Task to carry out —
In the records that follow, find each line with "tote" and pull it out.

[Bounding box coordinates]
◆ ◆ ◆ ◆

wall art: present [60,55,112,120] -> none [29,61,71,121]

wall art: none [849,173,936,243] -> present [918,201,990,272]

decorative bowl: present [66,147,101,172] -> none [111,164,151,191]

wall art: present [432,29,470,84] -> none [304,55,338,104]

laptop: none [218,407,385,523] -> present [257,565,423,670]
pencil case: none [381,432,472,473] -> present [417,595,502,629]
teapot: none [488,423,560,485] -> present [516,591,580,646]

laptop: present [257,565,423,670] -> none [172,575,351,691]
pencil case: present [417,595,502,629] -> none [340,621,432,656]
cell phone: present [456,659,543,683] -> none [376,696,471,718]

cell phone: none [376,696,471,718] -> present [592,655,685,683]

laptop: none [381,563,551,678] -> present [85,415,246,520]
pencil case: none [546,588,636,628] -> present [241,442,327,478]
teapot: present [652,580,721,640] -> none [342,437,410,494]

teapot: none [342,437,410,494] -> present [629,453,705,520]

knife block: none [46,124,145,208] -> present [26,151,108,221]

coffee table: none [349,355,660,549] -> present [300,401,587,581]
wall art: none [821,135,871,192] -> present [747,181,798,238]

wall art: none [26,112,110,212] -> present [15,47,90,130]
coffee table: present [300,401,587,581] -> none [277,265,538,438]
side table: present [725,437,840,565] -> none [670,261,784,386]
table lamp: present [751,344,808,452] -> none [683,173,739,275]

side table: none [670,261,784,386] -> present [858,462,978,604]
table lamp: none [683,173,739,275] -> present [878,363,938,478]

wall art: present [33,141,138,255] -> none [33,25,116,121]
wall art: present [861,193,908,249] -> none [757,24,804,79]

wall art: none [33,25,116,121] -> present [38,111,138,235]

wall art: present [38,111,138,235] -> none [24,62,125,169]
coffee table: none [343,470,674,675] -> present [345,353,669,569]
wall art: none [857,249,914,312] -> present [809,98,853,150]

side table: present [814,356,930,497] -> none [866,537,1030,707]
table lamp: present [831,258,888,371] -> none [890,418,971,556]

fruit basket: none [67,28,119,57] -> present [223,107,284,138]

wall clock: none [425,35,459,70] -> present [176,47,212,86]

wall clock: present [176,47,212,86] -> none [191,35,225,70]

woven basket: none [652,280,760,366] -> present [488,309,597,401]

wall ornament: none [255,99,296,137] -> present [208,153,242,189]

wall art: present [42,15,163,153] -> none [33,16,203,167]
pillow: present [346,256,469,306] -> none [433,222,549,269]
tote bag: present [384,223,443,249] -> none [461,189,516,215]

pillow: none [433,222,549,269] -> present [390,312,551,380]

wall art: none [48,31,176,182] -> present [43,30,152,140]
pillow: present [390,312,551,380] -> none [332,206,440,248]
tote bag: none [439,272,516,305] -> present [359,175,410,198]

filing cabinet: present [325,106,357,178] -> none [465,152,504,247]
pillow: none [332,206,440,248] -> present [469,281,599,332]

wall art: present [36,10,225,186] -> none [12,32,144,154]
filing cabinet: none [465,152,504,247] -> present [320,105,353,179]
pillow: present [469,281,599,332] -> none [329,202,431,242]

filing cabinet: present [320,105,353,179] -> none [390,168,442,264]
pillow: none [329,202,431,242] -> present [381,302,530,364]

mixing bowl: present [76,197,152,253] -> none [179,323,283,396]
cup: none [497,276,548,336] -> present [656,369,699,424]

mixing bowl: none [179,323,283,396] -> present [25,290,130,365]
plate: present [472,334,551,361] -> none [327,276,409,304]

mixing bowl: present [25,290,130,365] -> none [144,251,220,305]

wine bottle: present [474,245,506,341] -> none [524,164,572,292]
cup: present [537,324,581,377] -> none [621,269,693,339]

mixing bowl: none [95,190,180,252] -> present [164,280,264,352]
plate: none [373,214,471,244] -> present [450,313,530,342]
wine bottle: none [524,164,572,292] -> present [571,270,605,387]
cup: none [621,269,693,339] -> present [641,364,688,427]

◆ ◆ ◆ ◆

Finished exercise —
tote bag: present [384,223,443,249] -> none [461,189,516,215]
tote bag: none [439,272,516,305] -> present [359,175,410,198]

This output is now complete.